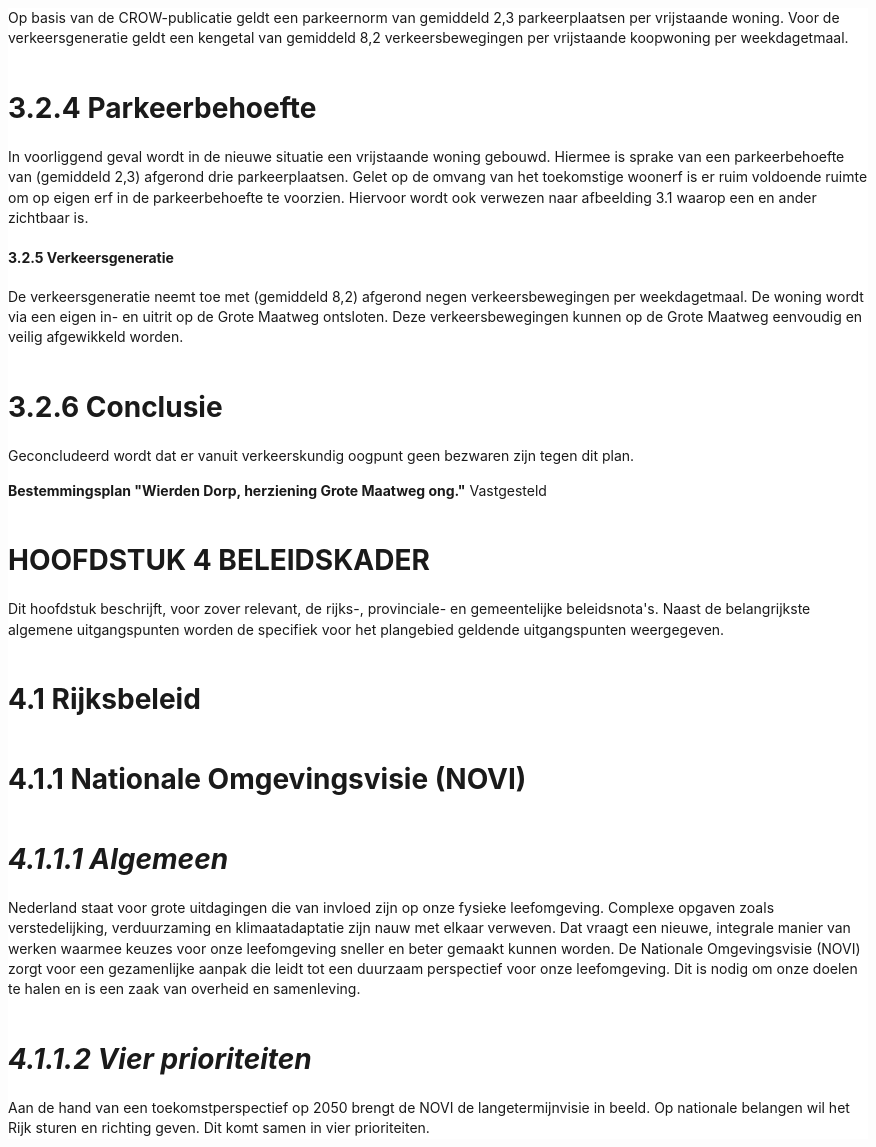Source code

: Op basis van de CROW-publicatie geldt een parkeernorm van gemiddeld 2,3 parkeerplaatsen per vrijstaande woning. Voor de verkeersgeneratie geldt een kengetal van gemiddeld 8,2 verkeersbewegingen per vrijstaande koopwoning per weekdagetmaal.

# **3.2.4 Parkeerbehoefte**

In voorliggend geval wordt in de nieuwe situatie een vrijstaande woning gebouwd. Hiermee is sprake van een parkeerbehoefte van (gemiddeld 2,3) afgerond drie parkeerplaatsen. Gelet op de omvang van het toekomstige woonerf is er ruim voldoende ruimte om op eigen erf in de parkeerbehoefte te voorzien. Hiervoor wordt ook verwezen naar afbeelding 3.1 waarop een en ander zichtbaar is.

#### **3.2.5 Verkeersgeneratie**

De verkeersgeneratie neemt toe met (gemiddeld 8,2) afgerond negen verkeersbewegingen per weekdagetmaal. De woning wordt via een eigen in- en uitrit op de Grote Maatweg ontsloten. Deze verkeersbewegingen kunnen op de Grote Maatweg eenvoudig en veilig afgewikkeld worden.

# **3.2.6 Conclusie**

Geconcludeerd wordt dat er vanuit verkeerskundig oogpunt geen bezwaren zijn tegen dit plan.

**Bestemmingsplan "Wierden Dorp, herziening Grote Maatweg ong."** Vastgesteld

# <span id="page-13-0"></span>**HOOFDSTUK 4 BELEIDSKADER**

Dit hoofdstuk beschrijft, voor zover relevant, de rijks-, provinciale- en gemeentelijke beleidsnota's. Naast de belangrijkste algemene uitgangspunten worden de specifiek voor het plangebied geldende uitgangspunten weergegeven.

# <span id="page-13-1"></span>**4.1 Rijksbeleid**

# **4.1.1 Nationale Omgevingsvisie (NOVI)**

# *4.1.1.1 Algemeen*

Nederland staat voor grote uitdagingen die van invloed zijn op onze fysieke leefomgeving. Complexe opgaven zoals verstedelijking, verduurzaming en klimaatadaptatie zijn nauw met elkaar verweven. Dat vraagt een nieuwe, integrale manier van werken waarmee keuzes voor onze leefomgeving sneller en beter gemaakt kunnen worden. De Nationale Omgevingsvisie (NOVI) zorgt voor een gezamenlijke aanpak die leidt tot een duurzaam perspectief voor onze leefomgeving. Dit is nodig om onze doelen te halen en is een zaak van overheid en samenleving.

# *4.1.1.2 Vier prioriteiten*

Aan de hand van een toekomstperspectief op 2050 brengt de NOVI de langetermijnvisie in beeld. Op nationale belangen wil het Rijk sturen en richting geven. Dit komt samen in vier prioriteiten.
::::
**Problem:** Every line above that holds the word "gemiddeld" should be copied out.

**Solution for this task:**
: Op basis van de CROW-publicatie geldt een parkeernorm van gemiddeld 2,3 parkeerplaatsen per vrijstaande woning. Voor de verkeersgeneratie geldt een kengetal van gemiddeld 8,2 verkeersbewegingen per vrijstaande koopwoning per weekdagetmaal.
In voorliggend geval wordt in de nieuwe situatie een vrijstaande woning gebouwd. Hiermee is sprake van een parkeerbehoefte van (gemiddeld 2,3) afgerond drie parkeerplaatsen. Gelet op de omvang van het toekomstige woonerf is er ruim voldoende ruimte om op eigen erf in de parkeerbehoefte te voorzien. Hiervoor wordt ook verwezen naar afbeelding 3.1 waarop een en ander zichtbaar is.
De verkeersgeneratie neemt toe met (gemiddeld 8,2) afgerond negen verkeersbewegingen per weekdagetmaal. De woning wordt via een eigen in- en uitrit op de Grote Maatweg ontsloten. Deze verkeersbewegingen kunnen op de Grote Maatweg eenvoudig en veilig afgewikkeld worden.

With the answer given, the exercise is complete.